Despite international efforts, the number of people killed or injured by landmines and other explosive hazards has risen following years of decline, the Security Council heard on Friday.
Alexander Zouev, UN Assistant Secretary-General for Rule of Law and Security Institutions, said the number of casualties has surpassed 8,500; citing information from the latest annual report by the International Campaign to Ban Landmines.
He said this “unfortunate trend” was the result of ongoing conflicts, as well as difficulty in accessing contaminated areas during active combat.
“That figure represents over twice as many victims as four years ago. Over 2,000 of those victims were killed; nearly a quarter of them were children,” he said.
“Considering the difficulty of gathering data during active conflicts, it is likely that the actual number of casualties is much higher.”
The Council met to take stock of developments since the adoption last year of its first stand-alone resolution on mine action.
Considering the difficulty of gathering data during active conflicts, it is likely that the actual number of casualties is much higher - Alexander Zouev, UN Assistant Secretary-General
Resolution 2365, tabled by Bolivia, highlights the importance of including mine action in the early stage planning for peacekeeping operations and humanitarian response.
Sacha Sergio Llorenty Soliz, the country’s UN ambassador, listed how it can improve the lives of people in communities emerging from conflict.
“For example: the use of land for farming, the return of girls and boys to school, re-establishing water and electric supply, is only possible after an exhaustive clean-up,” he said.

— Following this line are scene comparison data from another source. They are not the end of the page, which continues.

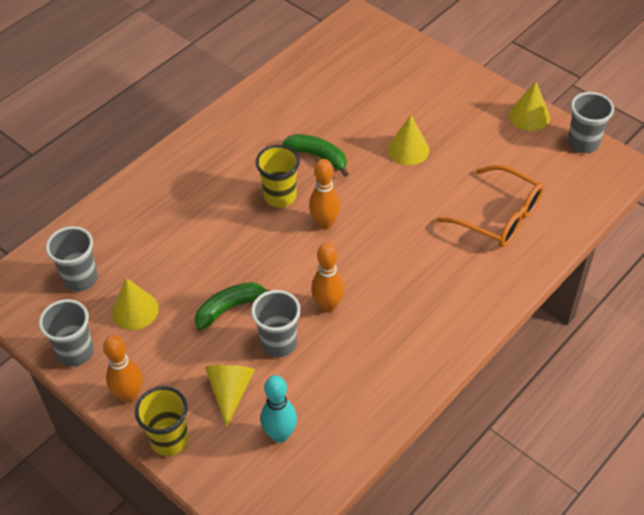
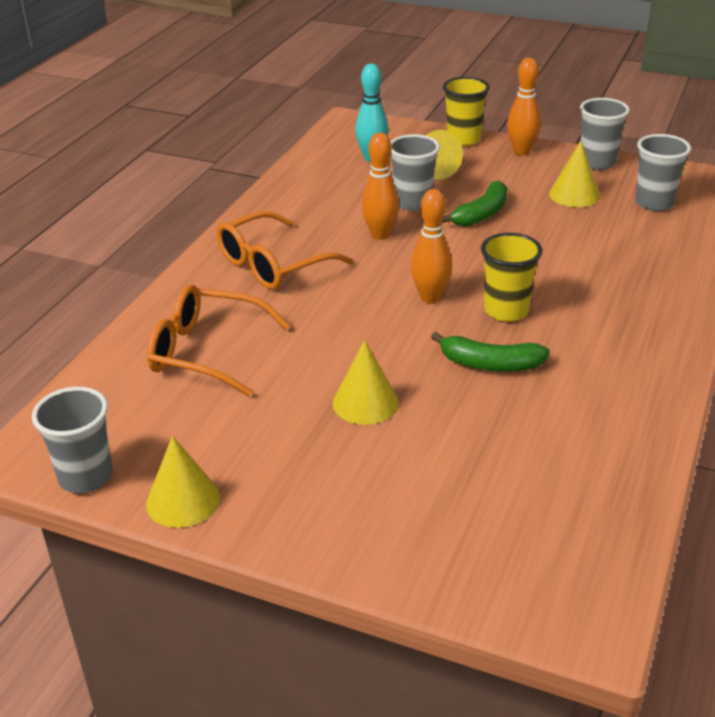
camera: 160 degrees right, 15 degrees down
(429, 294) = (273, 265): none -> orange glasses

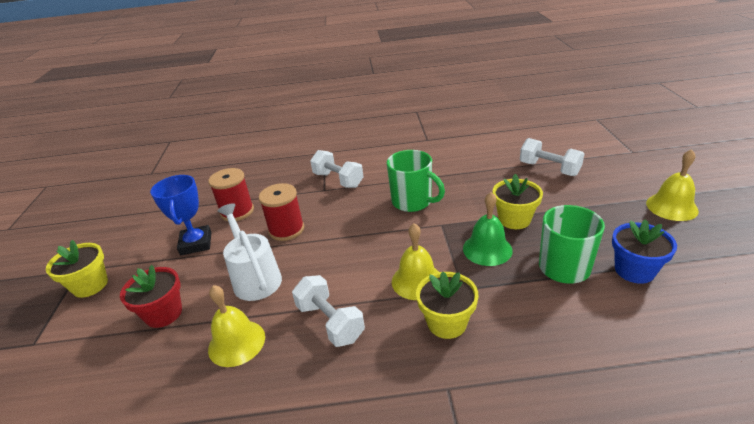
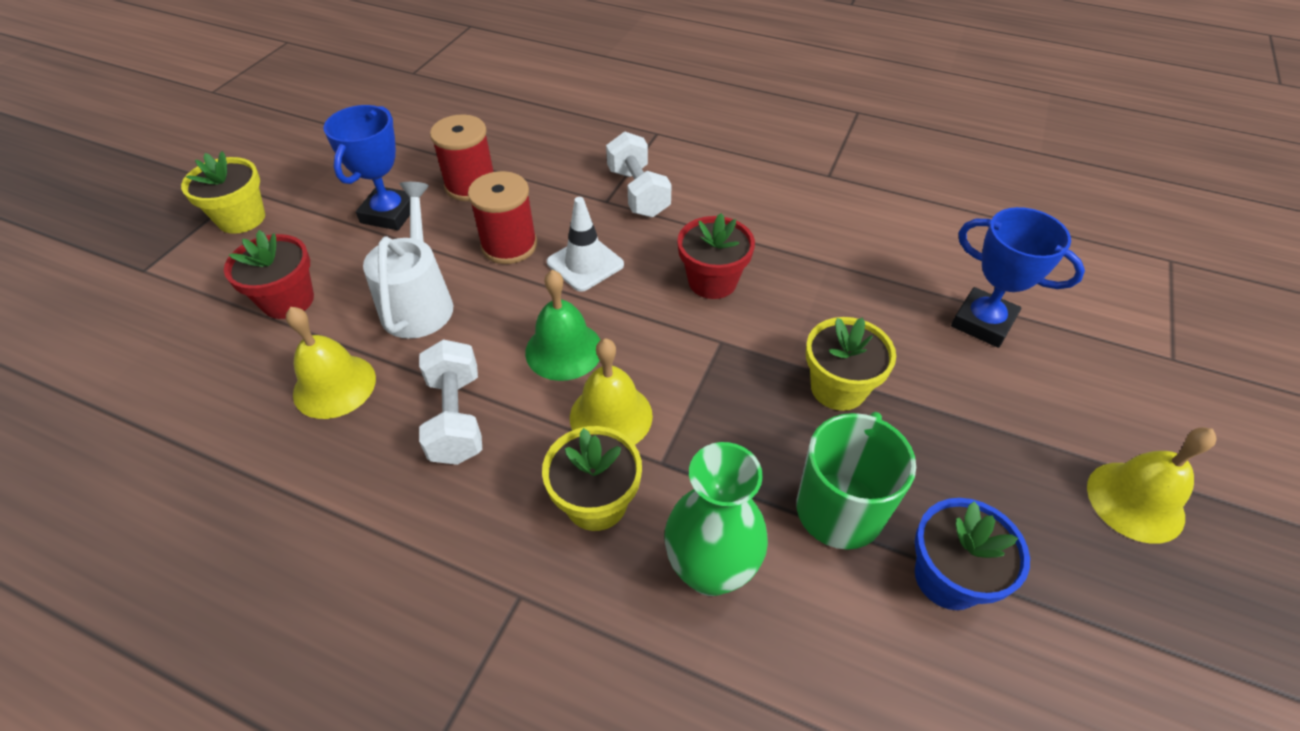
camera: 25 degrees right, 15 degrees up
(338, 221) = (585, 264): none -> white traffic cone
(413, 202) = (712, 281): green mug -> red flower pot
(487, 249) = (751, 417): green bell -> green bell (564, 350)
(532, 323) = (710, 570): none -> green vase
(549, 169) = (983, 322): white dumbbell -> blue trophy

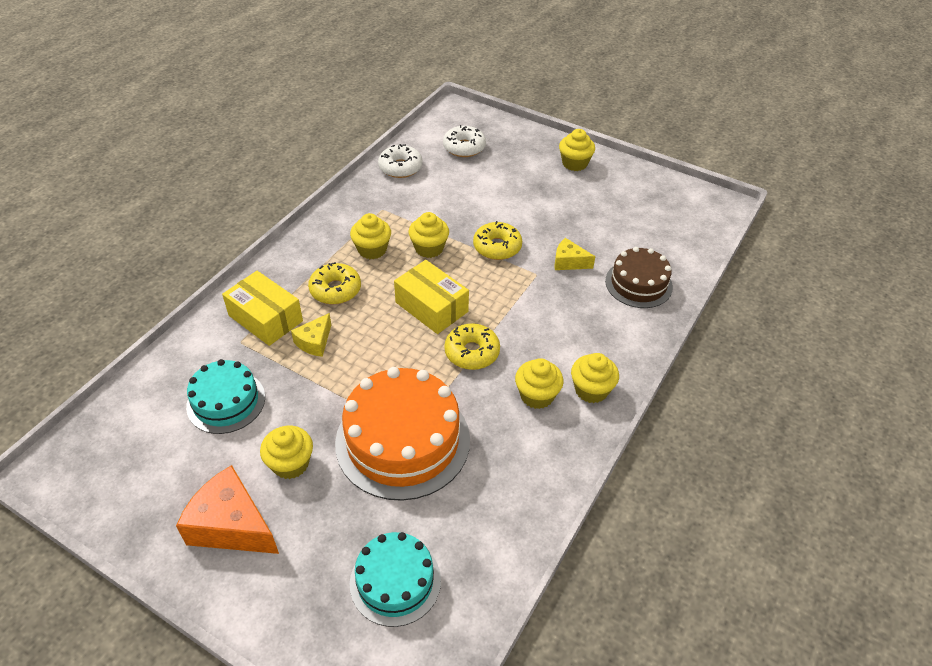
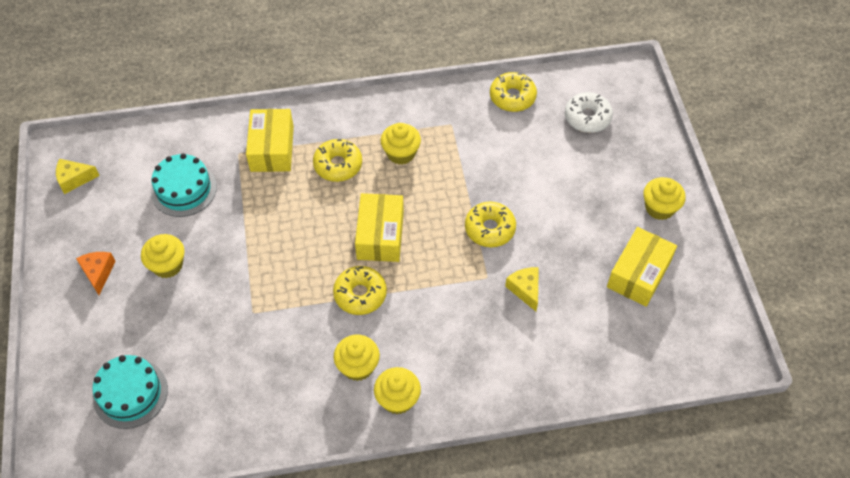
camera: 50 degrees right, 10 degrees up
(232, 525) = (98, 273): orange cheese -> orange cheese, size x0.55
(315, 342) = (278, 194): yellow cheese -> yellow cheese (74, 179)
(400, 167) = (512, 97): white donut -> yellow donut
(402, 441) = (241, 313): orange cake -> none
(429, 248) = (440, 186): yellow cupcake -> none
(615, 204) = (638, 274): none -> yellow box
(638, 284) = (552, 357): brown cake -> none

As Mr. Zouev explained, mine action is vital not only for saving lives but as a precursor for peacebuilding, stabilization and sustainable development.
And with nearly 60 peacekeepers killed last year in incidents involving explosive devices, it is also critical to the safety of UN personnel on the ground.
“Moreover, mine action helps prevent explosive material from being harvested for use by armed groups,” he said.
“This makes mine action a vital element of the nexus between peace and security and development, and a cornerstone in preventing any relapse into future conflicts.”